The vector database went from requiring a scaled cluster to running comfortably on a single modest instance. Embedding API token consumption dropped by roughly 5×.


Lessons Learned

Three things I'd tell anyone building a RAG pipeline on Indian data:

1. Deduplicate before you embed, not after. The cheapest embedding is the one you never compute. The cheapest vector is the one you never store. Push deduplication as far upstream as possible.

2. Fuzzy dedup is non-negotiable in India. The PIB mirror problem, the PTI wire problem, and the government OCR problem form a trifecta that makes exact hashing nearly useless. It catches less than 20% of actual redundancy.
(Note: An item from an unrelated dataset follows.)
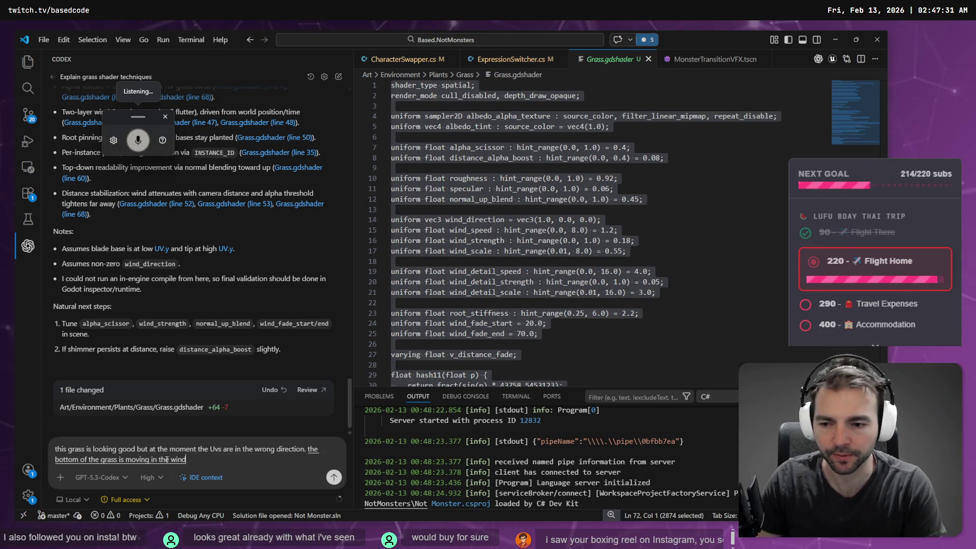
pyautogui.press('Return')
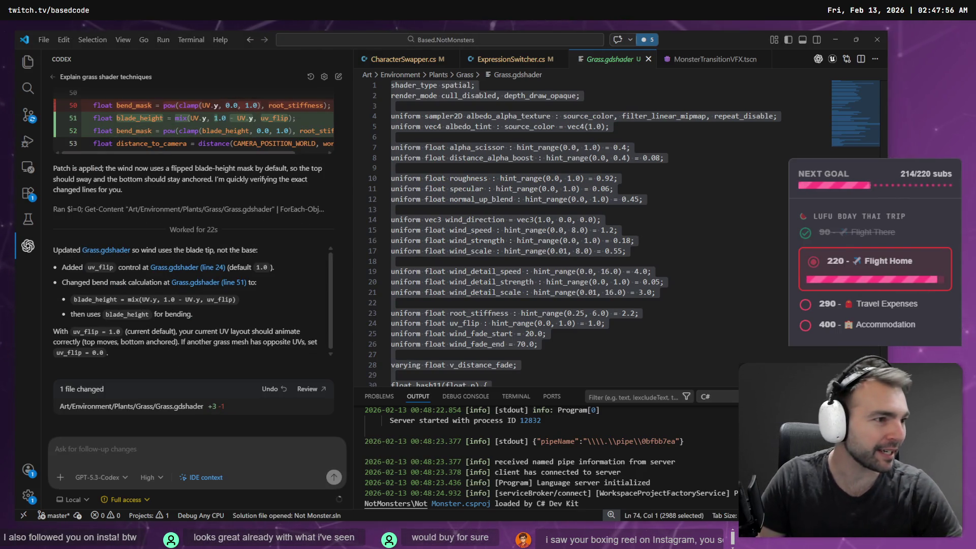
pyautogui.press('alt+Tab')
3. Source authority matters. Don't just delete duplicates blindly. Keep the one from the most authoritative source (RBI.org over a Mint article about an RBI circular) and maintain full provenance. Your analysts need to trust the source, not just the content.


What's Next

This pipeline solved the immediate problem, but there's more to explore:

  • Cross-lingual deduplication — the same government announcement in Hindi, English, and regional languages is semantically identical but textually unrelated. MinHash won't catch this. Embedding-based approaches (applied after MinHash prunes the obvious duplicates) could handle this as a second stage.
  • Incremental MinHash — when a government circular gets revised (not duplicated), we want to update the canonical document, not treat the revision as a duplicate. Detecting updates vs. duplicates is a nuanced problem.
  • Real-time dedup — moving from nightly batch processing to a streaming pipeline that deduplicates at crawl time. Redis Streams + MinHash could make this feasible.

If you're building RAG in India, you're building on a firehose of beautifully redundant data. The question isn't whether you need a dedup layer — it's how many GPU hours and API calls you'll burn before you build one.